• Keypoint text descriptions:
————
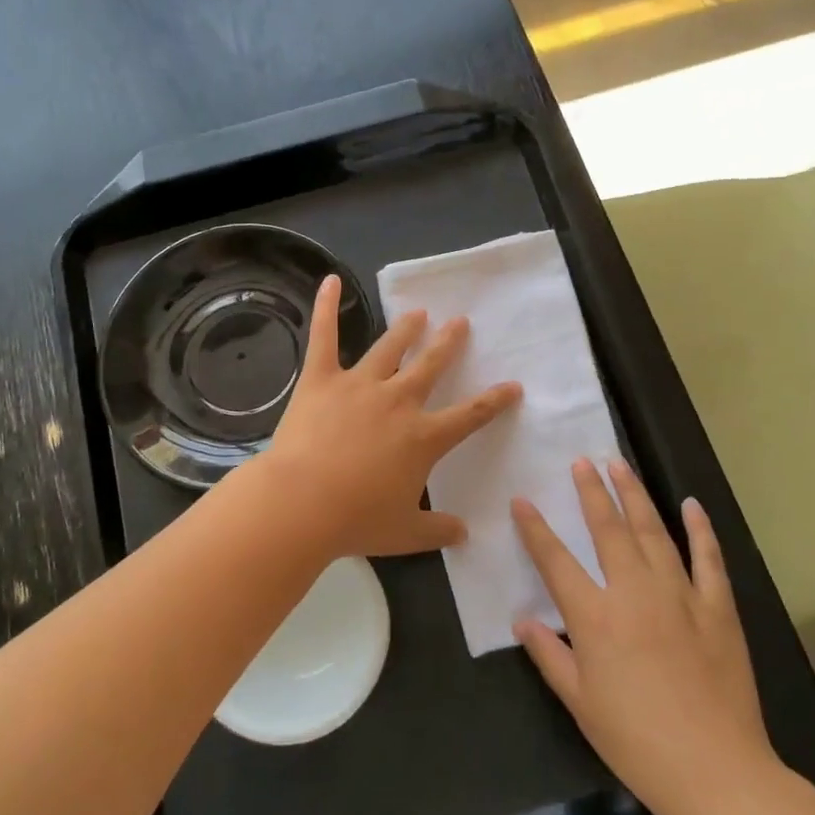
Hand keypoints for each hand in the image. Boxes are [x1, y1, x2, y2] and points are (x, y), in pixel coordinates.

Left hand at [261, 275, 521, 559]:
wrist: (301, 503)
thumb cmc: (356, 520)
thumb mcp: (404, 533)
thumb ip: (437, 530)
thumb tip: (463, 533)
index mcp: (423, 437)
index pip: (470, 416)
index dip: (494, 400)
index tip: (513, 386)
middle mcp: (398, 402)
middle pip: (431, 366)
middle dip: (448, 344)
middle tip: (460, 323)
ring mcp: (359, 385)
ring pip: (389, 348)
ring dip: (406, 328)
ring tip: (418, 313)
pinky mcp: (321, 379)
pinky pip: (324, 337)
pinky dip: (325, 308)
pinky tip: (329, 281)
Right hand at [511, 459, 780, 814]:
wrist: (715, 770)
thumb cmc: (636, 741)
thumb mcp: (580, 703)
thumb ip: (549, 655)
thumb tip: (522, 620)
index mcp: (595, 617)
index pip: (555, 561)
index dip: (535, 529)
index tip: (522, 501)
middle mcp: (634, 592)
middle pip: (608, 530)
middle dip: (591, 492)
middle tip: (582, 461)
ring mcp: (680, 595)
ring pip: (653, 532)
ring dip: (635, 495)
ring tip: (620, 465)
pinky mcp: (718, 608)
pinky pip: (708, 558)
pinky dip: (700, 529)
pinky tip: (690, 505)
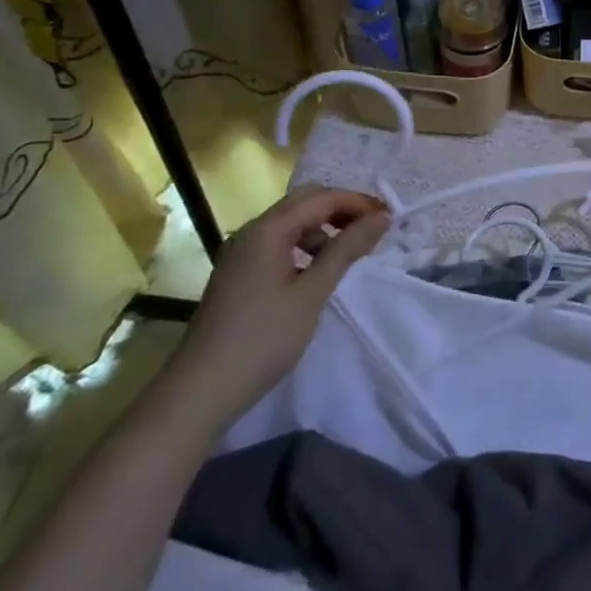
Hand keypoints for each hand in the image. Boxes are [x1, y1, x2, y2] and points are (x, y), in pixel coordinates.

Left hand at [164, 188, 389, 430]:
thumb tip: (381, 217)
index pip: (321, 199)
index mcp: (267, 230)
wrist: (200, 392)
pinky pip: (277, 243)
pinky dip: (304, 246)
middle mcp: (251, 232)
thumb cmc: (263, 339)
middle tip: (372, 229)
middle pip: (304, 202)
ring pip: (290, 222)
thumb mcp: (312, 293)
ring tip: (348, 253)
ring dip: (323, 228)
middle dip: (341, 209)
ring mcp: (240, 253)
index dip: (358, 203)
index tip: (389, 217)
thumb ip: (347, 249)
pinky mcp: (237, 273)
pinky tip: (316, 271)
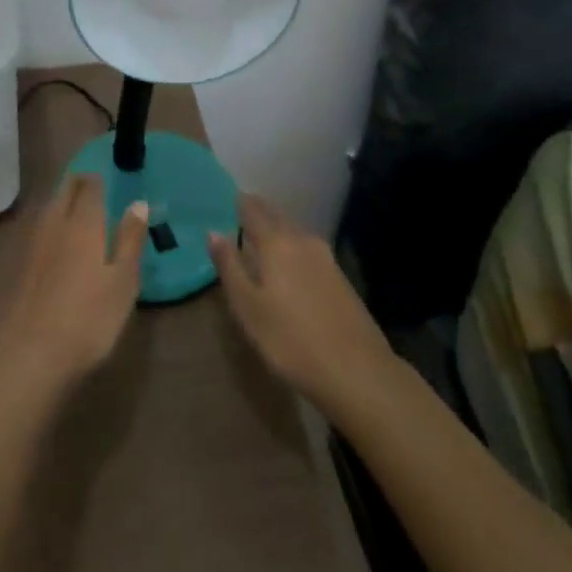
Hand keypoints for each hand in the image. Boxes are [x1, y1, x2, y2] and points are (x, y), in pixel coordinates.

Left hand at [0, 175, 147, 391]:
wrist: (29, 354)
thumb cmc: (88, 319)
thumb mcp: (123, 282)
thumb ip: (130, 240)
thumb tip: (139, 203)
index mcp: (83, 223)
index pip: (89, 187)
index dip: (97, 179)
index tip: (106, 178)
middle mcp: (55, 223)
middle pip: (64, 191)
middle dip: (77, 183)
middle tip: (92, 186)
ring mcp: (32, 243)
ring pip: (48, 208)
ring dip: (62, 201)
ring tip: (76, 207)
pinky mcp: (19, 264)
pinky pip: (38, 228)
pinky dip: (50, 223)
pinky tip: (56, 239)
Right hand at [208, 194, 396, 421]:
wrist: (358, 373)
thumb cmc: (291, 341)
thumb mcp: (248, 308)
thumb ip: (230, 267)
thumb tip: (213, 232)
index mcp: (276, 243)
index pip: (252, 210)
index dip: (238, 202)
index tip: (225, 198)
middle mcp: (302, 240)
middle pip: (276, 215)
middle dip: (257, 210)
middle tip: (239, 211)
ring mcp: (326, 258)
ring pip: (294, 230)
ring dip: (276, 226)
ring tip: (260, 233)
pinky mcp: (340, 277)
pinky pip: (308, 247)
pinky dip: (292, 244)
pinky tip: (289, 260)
————
• Exercise: Reproduce the data above exactly, leaving out any picture in it.

• Solution below:
Hand keypoints for each hand in the image. Boxes are [x1, y1, x2, y2] and points are (x, y), in pixel coordinates.

Left hand at [261, 275, 521, 559]:
wrist: (301, 503)
thumb cmc: (356, 520)
thumb mcp: (404, 533)
thumb ip: (437, 530)
thumb tip: (463, 533)
index mcp: (423, 437)
index pip: (470, 416)
index dip: (494, 400)
index tip: (513, 386)
middle mcp: (398, 402)
middle pip: (431, 366)
middle dip: (448, 344)
middle tip: (460, 323)
ring mcp: (359, 385)
ring pip: (389, 348)
ring dip: (406, 328)
ring tip: (418, 313)
pinky mcp: (321, 379)
pinky pip: (324, 337)
pinky dip: (325, 308)
pinky tip: (329, 281)
Right hand at [511, 459, 780, 814]:
wrist: (715, 770)
thumb cmc: (636, 741)
thumb mcp: (580, 703)
thumb ip: (549, 655)
thumb tip: (522, 620)
index mcp: (595, 617)
index pip: (555, 561)
index dip: (535, 529)
index tip: (522, 501)
middle mcp: (634, 592)
middle pip: (608, 530)
middle dip: (591, 492)
middle tip: (582, 461)
ring mcp: (680, 595)
ring pip: (653, 532)
ring dip: (635, 495)
ring tip: (620, 465)
pinky mcp: (718, 608)
pinky pip: (708, 558)
pinky dip: (700, 529)
pinky tip: (690, 505)
Hand keypoints for each hand in the image. Boxes are [x1, y1, x2, y2] and points are (x, y), in pixel coordinates.

Left hand at [164, 188, 389, 430]:
thumb tip: (381, 217)
index pip: (321, 199)
index mcp: (267, 230)
wrist: (200, 392)
pinky pip: (277, 243)
pinky dip: (304, 246)
middle mcp: (251, 232)
thumb cmc: (263, 339)
middle tip: (372, 229)
middle pip: (304, 202)
ring pip: (290, 222)
thumb mcp: (312, 293)
ring tip: (348, 253)
ring dip: (323, 228)
middle dip: (341, 209)
ring mcp: (240, 253)
index dip: (358, 203)
index tip: (389, 217)
thumb ip: (347, 249)
pinky mcp: (237, 273)
pinky tip: (316, 271)
Hand keypoints for each hand in the image. Boxes are [x1, y1, x2, y2] and points are (x, y), in pixel coordinates.

Left hand at [0, 175, 147, 391]:
wrist: (29, 354)
thumb cmc: (88, 319)
thumb mcp: (123, 282)
thumb ip: (130, 240)
thumb tip: (139, 203)
index mcp: (83, 223)
index pip: (89, 187)
index dip: (97, 179)
index tip: (106, 178)
middle mcp: (55, 223)
middle pip: (64, 191)
middle dip: (77, 183)
middle tip: (92, 186)
ring mcp: (32, 243)
ring pip: (48, 208)
ring dip: (62, 201)
ring tip: (76, 207)
pinky mcp: (19, 264)
pinky pip: (38, 228)
pinky dip: (50, 223)
pinky tip: (56, 239)
Right hand at [208, 194, 396, 421]:
wrist: (358, 373)
thumb cmc: (291, 341)
thumb mcp: (248, 308)
thumb ip: (230, 267)
thumb tip: (213, 232)
index mcp: (276, 243)
index pip: (252, 210)
index dip: (238, 202)
index tip: (225, 198)
middle mcp: (302, 240)
middle pip: (276, 215)
middle dip: (257, 210)
middle tip: (239, 211)
ring mcp: (326, 258)
ring pip: (294, 230)
ring dip: (276, 226)
ring tip: (260, 233)
pinky mcp: (340, 277)
pinky pip: (308, 247)
pinky dip: (292, 244)
pinky tip: (289, 260)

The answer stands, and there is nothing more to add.